**GIVEN RECORDS:**
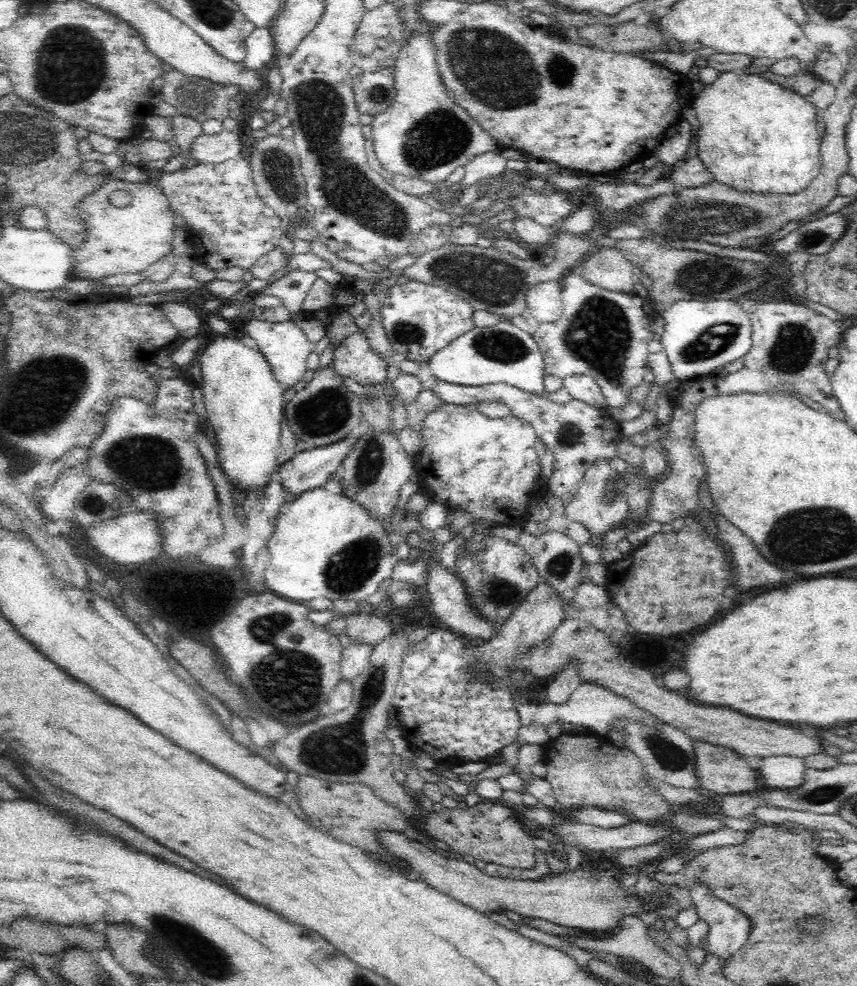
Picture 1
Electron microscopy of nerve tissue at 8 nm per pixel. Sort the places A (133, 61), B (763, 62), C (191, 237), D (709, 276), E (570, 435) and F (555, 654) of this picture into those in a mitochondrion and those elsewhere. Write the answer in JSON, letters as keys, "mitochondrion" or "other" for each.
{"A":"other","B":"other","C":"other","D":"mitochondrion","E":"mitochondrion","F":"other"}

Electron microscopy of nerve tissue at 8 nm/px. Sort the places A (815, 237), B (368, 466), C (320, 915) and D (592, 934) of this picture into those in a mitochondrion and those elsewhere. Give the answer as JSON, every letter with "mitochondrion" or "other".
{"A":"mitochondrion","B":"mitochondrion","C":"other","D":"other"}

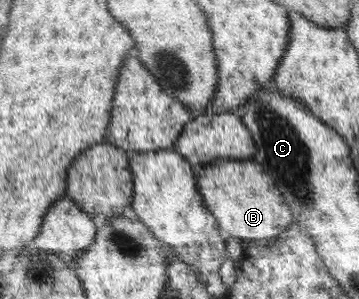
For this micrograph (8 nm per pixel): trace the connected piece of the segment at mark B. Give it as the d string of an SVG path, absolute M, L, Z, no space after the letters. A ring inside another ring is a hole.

**TASK DETAILS:**
Give the data again exactly as written, with no pictures included.

**OUTPUT BELOW:**
Picture 1
Electron microscopy of nerve tissue at 8 nm per pixel. Sort the places A (133, 61), B (763, 62), C (191, 237), D (709, 276), E (570, 435) and F (555, 654) of this picture into those in a mitochondrion and those elsewhere. Write the answer in JSON, letters as keys, "mitochondrion" or "other" for each.
{"A":"other","B":"other","C":"other","D":"mitochondrion","E":"mitochondrion","F":"other"}

Electron microscopy of nerve tissue at 8 nm/px. Sort the places A (815, 237), B (368, 466), C (320, 915) and D (592, 934) of this picture into those in a mitochondrion and those elsewhere. Give the answer as JSON, every letter with "mitochondrion" or "other".
{"A":"mitochondrion","B":"mitochondrion","C":"other","D":"other"}

For this micrograph (8 nm per pixel): trace the connected piece of the segment at mark B. Give it as the d string of an SVG path, absolute M, L, Z, no space after the letters. A ring inside another ring is a hole.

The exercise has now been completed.